> Your goal
Count the lines in the data below that contain the string "bằng", treating uppercase and lowercase as different. Give only the number.

> Data section
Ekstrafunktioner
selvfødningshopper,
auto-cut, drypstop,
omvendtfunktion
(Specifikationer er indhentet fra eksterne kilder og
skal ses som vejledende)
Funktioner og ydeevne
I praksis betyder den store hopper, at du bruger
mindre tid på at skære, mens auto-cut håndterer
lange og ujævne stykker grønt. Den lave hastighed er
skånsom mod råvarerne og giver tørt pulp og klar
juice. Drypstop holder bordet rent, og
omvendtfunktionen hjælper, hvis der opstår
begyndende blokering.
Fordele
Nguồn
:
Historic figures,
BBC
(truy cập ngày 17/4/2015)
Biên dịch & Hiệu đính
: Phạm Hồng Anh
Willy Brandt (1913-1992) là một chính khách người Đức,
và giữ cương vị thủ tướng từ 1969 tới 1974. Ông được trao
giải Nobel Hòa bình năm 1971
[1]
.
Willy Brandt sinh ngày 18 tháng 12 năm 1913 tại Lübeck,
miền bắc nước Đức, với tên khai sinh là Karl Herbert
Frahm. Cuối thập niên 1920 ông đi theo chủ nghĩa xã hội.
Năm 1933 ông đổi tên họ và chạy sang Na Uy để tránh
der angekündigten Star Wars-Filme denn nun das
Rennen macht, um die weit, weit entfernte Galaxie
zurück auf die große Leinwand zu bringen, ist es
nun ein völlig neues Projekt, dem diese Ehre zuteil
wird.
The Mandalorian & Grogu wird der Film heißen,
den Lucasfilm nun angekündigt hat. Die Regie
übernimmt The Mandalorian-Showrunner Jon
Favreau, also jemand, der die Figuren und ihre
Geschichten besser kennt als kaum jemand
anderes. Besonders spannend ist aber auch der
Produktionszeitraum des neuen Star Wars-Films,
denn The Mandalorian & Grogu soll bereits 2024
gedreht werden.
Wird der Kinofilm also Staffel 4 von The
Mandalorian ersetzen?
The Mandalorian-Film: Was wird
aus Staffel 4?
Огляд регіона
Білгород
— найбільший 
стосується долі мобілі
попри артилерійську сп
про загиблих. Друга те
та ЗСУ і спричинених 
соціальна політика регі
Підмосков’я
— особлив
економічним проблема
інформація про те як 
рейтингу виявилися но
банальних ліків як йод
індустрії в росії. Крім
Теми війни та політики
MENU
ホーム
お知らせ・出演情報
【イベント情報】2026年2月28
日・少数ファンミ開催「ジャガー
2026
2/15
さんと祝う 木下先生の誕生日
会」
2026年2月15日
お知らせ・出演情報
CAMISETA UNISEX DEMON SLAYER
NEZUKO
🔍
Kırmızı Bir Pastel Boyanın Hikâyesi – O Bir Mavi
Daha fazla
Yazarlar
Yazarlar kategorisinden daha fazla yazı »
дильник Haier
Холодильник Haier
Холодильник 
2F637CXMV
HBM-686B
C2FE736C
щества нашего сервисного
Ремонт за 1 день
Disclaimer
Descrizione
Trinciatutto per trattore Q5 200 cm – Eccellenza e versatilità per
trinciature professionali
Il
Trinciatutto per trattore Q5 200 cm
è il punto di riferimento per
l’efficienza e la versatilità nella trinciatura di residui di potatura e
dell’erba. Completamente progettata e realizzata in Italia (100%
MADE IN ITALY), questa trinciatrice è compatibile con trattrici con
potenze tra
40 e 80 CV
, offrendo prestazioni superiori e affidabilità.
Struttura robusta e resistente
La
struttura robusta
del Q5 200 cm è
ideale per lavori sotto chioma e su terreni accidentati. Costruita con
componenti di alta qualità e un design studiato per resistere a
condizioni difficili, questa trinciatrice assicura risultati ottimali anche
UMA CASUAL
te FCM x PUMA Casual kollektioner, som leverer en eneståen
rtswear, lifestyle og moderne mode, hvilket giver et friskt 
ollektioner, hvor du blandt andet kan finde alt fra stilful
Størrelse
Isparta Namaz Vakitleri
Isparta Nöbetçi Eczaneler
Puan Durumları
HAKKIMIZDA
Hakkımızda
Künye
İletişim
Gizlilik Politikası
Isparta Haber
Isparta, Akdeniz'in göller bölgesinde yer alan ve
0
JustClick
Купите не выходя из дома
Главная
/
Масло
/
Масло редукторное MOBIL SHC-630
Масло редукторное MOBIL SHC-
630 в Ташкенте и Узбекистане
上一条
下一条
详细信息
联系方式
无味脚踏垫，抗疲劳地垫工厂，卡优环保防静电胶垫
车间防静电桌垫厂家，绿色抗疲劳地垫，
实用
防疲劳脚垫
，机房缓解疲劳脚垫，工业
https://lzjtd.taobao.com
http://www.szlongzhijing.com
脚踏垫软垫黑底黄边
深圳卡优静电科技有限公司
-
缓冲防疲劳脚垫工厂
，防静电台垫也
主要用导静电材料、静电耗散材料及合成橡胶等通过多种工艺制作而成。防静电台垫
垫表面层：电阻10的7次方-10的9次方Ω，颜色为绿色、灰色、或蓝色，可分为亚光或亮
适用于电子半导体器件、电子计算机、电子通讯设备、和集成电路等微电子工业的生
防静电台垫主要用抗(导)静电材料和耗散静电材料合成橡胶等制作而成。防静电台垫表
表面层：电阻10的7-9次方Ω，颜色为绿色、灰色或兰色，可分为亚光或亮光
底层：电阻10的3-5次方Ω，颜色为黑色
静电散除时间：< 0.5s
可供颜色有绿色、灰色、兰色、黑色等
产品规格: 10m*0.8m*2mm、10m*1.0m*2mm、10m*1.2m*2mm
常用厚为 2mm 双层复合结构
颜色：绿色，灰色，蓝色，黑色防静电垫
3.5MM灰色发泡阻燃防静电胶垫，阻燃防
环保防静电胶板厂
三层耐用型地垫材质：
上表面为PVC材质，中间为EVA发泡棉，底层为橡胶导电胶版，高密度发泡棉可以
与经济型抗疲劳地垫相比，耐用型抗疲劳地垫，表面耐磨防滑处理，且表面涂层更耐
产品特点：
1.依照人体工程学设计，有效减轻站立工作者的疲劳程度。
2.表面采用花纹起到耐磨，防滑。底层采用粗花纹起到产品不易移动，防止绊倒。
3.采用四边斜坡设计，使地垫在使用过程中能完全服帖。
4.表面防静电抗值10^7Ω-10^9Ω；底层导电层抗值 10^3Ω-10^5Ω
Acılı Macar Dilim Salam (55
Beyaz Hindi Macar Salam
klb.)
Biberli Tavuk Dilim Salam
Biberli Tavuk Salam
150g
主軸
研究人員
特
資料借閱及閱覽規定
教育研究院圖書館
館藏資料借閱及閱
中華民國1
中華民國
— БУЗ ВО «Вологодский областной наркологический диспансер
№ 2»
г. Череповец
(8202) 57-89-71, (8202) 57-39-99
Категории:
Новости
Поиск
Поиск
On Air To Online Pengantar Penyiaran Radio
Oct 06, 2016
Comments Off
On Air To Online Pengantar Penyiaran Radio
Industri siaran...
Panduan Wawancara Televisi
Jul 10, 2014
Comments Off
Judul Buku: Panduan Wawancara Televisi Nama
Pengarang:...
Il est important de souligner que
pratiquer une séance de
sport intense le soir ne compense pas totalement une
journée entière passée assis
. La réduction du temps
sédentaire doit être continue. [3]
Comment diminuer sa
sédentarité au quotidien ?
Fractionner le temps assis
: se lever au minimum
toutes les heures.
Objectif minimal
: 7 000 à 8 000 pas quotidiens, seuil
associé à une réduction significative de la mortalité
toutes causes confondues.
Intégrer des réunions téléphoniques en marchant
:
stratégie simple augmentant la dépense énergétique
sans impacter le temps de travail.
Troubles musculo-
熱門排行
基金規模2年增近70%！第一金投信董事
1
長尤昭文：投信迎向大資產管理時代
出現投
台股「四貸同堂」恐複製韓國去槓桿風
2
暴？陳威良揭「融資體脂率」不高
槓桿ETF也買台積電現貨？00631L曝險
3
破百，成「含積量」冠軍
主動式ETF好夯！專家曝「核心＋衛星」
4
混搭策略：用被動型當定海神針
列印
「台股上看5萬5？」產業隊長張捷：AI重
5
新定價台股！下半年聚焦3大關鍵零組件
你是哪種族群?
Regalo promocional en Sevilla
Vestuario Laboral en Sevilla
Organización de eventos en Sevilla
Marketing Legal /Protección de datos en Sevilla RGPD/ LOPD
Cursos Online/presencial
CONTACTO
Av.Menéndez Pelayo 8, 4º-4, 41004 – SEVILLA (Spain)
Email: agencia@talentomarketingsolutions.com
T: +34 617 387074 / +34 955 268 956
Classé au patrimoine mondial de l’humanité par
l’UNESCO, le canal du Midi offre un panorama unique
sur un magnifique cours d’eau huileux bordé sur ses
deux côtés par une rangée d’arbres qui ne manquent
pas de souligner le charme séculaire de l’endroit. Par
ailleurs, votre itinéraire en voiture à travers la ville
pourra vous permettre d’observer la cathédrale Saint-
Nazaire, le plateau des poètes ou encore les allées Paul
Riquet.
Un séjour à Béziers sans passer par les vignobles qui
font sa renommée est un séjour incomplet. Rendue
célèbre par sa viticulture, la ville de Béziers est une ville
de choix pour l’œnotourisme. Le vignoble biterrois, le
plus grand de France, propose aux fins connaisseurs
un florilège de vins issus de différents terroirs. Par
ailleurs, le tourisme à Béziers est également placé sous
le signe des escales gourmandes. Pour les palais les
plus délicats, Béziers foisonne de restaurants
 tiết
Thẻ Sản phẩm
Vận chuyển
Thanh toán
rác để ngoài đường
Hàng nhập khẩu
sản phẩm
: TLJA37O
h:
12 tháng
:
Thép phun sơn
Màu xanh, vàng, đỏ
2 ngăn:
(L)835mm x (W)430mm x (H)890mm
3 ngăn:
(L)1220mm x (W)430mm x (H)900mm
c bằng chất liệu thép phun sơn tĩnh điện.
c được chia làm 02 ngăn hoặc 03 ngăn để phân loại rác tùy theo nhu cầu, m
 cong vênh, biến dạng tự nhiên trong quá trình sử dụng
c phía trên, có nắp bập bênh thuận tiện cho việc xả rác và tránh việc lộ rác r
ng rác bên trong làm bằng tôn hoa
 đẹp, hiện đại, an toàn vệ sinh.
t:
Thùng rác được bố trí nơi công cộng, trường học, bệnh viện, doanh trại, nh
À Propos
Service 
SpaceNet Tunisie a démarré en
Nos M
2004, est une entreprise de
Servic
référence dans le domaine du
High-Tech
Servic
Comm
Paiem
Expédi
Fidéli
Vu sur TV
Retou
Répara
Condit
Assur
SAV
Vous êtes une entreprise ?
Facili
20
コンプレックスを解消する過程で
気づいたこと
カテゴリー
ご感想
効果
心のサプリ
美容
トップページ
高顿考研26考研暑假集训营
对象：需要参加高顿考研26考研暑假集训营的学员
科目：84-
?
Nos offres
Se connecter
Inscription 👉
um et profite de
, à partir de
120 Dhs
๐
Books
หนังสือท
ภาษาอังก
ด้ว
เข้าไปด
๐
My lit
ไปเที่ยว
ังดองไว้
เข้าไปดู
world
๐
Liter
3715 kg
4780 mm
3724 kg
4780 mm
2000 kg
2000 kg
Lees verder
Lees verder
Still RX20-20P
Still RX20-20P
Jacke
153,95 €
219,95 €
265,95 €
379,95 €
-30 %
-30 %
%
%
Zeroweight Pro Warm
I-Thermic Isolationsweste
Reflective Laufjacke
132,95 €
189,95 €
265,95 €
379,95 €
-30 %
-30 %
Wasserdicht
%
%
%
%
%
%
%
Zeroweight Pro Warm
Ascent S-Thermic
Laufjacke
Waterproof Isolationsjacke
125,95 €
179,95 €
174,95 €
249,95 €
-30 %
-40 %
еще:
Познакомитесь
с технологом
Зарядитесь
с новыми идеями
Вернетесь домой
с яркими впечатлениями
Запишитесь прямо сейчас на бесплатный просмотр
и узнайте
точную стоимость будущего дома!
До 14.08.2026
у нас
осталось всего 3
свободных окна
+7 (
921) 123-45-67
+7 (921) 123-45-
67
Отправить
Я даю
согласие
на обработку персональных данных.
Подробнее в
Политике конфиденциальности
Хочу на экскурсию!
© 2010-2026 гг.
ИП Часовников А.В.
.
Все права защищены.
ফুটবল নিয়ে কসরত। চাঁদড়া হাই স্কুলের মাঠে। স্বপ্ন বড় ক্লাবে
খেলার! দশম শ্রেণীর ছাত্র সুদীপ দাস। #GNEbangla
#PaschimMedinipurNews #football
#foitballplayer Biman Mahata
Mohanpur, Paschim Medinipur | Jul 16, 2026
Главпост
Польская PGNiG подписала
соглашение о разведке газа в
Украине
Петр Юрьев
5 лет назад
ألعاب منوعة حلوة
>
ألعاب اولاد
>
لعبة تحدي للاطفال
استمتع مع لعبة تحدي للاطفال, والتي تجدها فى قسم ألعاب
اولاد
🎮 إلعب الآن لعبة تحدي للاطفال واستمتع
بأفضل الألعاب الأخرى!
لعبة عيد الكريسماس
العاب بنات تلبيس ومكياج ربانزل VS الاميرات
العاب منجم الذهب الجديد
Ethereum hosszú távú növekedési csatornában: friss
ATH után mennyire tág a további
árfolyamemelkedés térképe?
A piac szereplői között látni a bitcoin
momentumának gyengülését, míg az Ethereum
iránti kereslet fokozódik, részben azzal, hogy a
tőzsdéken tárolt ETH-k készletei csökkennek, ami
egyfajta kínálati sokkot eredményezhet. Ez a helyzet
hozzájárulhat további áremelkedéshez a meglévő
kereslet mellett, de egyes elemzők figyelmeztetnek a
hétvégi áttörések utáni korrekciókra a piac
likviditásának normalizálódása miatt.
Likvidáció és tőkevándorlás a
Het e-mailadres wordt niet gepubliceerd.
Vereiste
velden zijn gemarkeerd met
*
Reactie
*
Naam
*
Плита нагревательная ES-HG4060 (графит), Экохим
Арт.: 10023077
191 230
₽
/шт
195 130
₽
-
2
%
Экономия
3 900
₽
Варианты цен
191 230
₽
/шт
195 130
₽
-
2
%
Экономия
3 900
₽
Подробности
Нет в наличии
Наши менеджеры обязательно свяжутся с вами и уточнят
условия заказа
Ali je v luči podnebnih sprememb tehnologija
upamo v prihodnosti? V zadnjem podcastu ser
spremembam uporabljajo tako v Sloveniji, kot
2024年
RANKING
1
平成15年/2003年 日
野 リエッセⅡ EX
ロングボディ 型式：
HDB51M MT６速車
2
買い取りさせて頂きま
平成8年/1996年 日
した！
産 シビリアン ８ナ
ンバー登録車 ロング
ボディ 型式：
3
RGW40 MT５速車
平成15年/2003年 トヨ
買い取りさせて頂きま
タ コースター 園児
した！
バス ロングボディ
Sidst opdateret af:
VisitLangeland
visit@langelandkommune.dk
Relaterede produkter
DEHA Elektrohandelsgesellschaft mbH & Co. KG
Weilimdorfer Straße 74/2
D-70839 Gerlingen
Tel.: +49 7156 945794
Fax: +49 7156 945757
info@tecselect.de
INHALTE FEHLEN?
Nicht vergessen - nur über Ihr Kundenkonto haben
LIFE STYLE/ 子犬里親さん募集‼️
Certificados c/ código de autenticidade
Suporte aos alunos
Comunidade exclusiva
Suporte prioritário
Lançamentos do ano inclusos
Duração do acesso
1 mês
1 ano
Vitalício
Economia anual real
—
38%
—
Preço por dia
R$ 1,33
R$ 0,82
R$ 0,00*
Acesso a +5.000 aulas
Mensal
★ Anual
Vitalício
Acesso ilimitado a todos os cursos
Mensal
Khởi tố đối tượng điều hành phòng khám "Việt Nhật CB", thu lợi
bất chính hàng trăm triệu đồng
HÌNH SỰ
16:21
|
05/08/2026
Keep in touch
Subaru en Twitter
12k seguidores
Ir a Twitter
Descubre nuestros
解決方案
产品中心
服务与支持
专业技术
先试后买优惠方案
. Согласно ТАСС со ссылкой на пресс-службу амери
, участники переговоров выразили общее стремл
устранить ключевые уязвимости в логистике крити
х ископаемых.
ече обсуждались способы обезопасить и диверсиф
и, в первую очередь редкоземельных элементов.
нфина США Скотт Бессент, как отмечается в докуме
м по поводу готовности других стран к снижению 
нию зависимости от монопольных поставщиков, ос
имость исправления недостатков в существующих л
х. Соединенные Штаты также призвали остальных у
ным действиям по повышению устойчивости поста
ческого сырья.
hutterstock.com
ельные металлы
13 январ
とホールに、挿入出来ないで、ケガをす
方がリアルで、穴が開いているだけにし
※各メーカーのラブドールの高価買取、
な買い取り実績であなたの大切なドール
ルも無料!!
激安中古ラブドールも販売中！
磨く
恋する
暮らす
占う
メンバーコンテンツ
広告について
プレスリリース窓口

> Answer to this task
2